Dubai: The launch of the Fiscal Balance 2020 Programme in the second half of 2017, the MSCI EM watch list announcement in mid-June and a possible Aramco IPO in 2018 are likely to mark the start of a fundamental transformation of Saudi Arabia’s economy and public finance, according to analysts at Bank of America Merrill Lynch.
Analysts say that although fiscal targets are unlikely to be met, the programme will help narrow fiscal imbalances to mid-single digits by 2020.
“Stabilising forex reserves will require oil prices rebounding above $50/bbl and a moderation in capital outflows. Despite forthcoming support measures, fiscal austerity is likely to keep growth muted,” said Jean-Michel Saliba, Meana Economist at Bank of America Merrill Lynch.
Analysts expect comprehensive reforms under Fiscal Balance 2020 Programme over the period from the second half of 2017 through 2020. These reforms are likely to fundamentally transform the economy’s growth model by removing some sources of competitive advantages in the private sector, altering the social contract, introducing taxation, as well as instituting a social safety net and selective government support to corporates.
“The authorities’ desire to support the private sector during the adjustment process inevitably brings tensions with the ambitious fiscal agenda. As such, we expect the government to announce a private sector support package that is likely to selectively shelter strategic sectors and systemic entities,” said Saliba.
Excluding a potential support package, economists estimate that the fiscal reforms could drag headline real GDP growth by 1.2 percentage.
Non-strategic corporates and expatriates are likely the main losers of reforms. The cumulative impact on expatriates of the expatriate dependent fee, gasoline, electricity and water reforms will likely constitute 9.1 per cent of expatriate income in 2017 and climb to 22.5 per cent in 2020. However, private consumption may hold up as Saudi nationals constitute about 75 per cent of total consumption.
The cumulative impact on corporates of the worker levies, energy and water reforms will likely climb to 10.9 per cent of corporate profits in 2020, or 23.8 per cent, if government support be excluded.
Although the ambitious Fiscal Balance 2020 programme targets are unlikely to be met, imbalances are expected to narrow to mid-single digits. While gross fiscal reform proceeds are estimated at 11.4 per cent of GDP, net fiscal proceeds are smaller at 3.8 per cent of GDP. As such, higher oil prices are needed to fill the remaining fiscal gap.
A sustained drop in oil prices is a key risk to the reform agenda. Oil prices above $50/bbl are conducive to helping reforms succeed while oil prices below $40/bbl are likely to endanger macro stability. Energy policy will look to support oil prices but 2018 market dynamics are more challenging. Near-term, policy priority remains bringing forward the rebalancing in the oil market and supporting oil prices. Oil price recovery is needed to narrow fiscal imbalances.

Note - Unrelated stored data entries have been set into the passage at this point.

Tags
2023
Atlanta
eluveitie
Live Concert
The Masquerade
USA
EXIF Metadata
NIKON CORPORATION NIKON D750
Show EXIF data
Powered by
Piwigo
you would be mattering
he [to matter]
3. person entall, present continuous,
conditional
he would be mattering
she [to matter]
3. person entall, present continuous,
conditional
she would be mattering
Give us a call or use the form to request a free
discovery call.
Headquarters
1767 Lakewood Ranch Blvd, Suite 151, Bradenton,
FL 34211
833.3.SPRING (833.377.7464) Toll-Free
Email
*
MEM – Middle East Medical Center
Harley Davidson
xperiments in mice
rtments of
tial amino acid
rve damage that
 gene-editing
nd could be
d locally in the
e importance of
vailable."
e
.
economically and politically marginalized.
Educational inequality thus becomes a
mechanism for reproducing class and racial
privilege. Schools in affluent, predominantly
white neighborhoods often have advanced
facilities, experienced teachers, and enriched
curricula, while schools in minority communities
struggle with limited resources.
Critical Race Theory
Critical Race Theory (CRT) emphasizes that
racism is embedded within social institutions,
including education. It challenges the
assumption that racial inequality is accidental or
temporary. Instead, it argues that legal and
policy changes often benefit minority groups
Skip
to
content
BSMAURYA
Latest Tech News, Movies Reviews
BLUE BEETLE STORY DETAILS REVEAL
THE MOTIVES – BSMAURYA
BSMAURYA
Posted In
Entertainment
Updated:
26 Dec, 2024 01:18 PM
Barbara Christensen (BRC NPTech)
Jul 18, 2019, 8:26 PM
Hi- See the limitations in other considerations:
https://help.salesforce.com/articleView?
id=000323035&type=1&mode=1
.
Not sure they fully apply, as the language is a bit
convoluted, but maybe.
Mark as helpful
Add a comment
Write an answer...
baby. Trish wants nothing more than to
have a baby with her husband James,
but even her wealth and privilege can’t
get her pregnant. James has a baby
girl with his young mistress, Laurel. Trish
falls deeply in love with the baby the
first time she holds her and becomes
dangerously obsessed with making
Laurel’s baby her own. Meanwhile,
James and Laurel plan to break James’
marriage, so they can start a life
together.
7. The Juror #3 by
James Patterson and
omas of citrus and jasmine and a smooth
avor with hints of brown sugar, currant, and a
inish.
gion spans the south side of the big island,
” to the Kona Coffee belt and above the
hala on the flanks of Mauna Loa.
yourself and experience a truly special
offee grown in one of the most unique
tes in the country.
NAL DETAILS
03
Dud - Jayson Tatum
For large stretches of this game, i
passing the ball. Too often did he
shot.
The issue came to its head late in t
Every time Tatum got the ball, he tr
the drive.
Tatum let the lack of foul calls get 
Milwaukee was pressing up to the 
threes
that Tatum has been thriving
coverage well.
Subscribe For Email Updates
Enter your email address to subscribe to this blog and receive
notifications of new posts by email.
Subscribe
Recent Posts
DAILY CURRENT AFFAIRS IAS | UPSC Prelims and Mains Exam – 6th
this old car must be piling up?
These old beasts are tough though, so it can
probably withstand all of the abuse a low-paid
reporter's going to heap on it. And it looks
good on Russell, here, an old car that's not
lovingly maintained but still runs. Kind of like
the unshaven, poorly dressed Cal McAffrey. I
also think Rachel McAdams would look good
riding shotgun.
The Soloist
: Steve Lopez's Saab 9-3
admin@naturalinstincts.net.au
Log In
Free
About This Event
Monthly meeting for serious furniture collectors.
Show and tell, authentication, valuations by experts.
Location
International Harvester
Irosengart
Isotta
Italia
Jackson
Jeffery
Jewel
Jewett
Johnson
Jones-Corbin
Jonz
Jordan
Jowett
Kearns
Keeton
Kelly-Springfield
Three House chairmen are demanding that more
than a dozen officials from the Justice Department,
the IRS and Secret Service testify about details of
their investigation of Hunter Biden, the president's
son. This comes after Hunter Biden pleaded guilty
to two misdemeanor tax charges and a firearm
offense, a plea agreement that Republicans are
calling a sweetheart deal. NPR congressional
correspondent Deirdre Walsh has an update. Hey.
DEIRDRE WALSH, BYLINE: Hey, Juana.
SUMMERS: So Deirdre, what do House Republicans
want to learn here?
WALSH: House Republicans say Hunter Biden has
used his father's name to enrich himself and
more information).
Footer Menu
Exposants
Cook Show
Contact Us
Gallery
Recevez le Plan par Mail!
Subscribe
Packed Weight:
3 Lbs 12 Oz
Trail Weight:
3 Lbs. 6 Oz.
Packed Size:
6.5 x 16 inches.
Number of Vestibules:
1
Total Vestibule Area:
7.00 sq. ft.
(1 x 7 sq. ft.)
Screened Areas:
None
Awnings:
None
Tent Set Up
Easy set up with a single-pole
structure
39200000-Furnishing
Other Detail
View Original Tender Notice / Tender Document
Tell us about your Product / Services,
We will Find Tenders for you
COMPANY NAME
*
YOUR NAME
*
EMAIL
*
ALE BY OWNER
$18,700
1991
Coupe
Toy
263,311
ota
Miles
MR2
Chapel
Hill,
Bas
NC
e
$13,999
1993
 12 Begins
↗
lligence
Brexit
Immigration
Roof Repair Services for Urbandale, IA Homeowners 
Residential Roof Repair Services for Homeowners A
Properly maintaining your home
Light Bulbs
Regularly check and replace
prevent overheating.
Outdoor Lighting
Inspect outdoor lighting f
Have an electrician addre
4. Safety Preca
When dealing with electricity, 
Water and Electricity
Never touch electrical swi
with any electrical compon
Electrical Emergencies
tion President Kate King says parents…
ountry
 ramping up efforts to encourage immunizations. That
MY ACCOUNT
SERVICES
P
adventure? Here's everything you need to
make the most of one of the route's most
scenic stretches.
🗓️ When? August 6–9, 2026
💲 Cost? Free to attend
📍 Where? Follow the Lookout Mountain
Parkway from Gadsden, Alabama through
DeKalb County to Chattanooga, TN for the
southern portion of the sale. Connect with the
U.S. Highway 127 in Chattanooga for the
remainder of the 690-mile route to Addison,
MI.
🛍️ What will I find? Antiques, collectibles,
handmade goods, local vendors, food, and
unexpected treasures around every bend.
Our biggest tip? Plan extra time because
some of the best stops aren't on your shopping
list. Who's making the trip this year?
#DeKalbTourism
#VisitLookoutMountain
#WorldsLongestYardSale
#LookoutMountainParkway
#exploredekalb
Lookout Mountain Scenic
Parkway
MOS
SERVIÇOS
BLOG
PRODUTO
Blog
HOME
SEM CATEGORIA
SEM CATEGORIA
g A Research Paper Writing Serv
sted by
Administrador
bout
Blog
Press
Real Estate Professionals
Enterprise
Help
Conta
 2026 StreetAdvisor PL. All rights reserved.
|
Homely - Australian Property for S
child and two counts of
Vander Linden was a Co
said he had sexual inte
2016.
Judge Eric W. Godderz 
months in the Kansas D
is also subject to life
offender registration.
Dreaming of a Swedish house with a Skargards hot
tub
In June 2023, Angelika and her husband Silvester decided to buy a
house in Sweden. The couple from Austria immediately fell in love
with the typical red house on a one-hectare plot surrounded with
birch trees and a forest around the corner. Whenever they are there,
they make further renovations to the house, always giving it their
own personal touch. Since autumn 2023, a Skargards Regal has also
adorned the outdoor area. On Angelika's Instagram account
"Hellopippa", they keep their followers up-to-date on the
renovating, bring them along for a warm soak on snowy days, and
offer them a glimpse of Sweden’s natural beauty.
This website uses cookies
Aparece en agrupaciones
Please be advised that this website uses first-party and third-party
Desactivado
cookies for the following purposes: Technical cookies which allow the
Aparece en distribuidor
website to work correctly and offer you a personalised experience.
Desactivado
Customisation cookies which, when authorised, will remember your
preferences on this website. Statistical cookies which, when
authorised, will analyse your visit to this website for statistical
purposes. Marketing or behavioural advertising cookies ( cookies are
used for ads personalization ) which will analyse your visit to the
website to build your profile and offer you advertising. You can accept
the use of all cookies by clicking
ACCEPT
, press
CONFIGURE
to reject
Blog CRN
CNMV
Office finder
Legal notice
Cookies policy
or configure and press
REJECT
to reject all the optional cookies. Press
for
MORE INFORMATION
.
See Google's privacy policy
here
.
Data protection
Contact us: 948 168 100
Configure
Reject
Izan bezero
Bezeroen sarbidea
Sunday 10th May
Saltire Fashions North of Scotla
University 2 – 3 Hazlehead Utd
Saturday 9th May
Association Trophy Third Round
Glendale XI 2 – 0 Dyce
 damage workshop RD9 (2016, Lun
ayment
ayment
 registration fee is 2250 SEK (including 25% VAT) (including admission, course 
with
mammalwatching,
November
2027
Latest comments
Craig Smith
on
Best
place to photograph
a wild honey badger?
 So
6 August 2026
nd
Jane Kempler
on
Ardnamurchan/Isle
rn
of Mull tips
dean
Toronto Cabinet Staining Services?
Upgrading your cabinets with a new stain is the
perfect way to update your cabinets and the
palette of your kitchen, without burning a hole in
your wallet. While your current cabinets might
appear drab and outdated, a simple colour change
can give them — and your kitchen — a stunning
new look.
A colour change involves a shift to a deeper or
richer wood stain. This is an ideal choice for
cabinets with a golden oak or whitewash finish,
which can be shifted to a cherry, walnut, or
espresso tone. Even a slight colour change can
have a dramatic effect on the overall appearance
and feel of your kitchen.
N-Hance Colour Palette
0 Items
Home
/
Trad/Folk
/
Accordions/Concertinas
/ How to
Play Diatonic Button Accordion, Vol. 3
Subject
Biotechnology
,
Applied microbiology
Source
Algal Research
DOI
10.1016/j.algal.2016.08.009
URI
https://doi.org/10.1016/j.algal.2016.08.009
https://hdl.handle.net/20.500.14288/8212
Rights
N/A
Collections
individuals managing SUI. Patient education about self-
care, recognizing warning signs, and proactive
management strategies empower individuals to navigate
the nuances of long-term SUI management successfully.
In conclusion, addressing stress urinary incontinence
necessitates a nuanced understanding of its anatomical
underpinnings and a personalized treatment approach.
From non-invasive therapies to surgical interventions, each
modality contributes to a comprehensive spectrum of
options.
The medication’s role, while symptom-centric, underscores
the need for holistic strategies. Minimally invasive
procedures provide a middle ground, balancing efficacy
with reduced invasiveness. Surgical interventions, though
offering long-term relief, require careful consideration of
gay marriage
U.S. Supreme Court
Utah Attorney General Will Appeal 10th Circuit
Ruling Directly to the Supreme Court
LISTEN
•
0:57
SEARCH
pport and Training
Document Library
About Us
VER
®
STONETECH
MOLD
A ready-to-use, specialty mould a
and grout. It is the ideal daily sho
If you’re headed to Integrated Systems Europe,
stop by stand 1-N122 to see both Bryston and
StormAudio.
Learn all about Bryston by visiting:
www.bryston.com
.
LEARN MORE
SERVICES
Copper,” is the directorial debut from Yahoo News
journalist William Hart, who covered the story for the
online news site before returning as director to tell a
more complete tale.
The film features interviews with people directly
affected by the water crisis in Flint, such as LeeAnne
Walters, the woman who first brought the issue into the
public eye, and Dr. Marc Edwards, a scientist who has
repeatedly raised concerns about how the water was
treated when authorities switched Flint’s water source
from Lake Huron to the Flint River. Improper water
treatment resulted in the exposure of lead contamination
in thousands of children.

Analysts expect recent geopolitical tensions, following the GCC stand against Qatar may delay the launch of the next phase of energy pricing reforms beyond July. This is especially so as the liberalisation of residential electricity prices and increases in gasoline prices would coincide with the peak in domestic consumption.
The reversal of the allowance cuts is a setback in terms of perception of irreversibility and sustainability of the domestic reform program. However, it is unlikely to derail the reform drive as we believe the move was mostly for domestic consumption.
A major wage bill reform appears unlikely in the near future despite it being mentioned in the National Transformation Plan (NTP).
The next round of electricity and energy subsidy reforms is only planned to take place after a safety net has been put in place, so analysts say progress towards this milestone will continue although some slippage in terms of timeline may be possible. The reversal of the allowance cuts will likely translate into forex outflows. However , it is not a material fiscal loosening as cuts were probably around 0.2-0.3 per cent of GDP.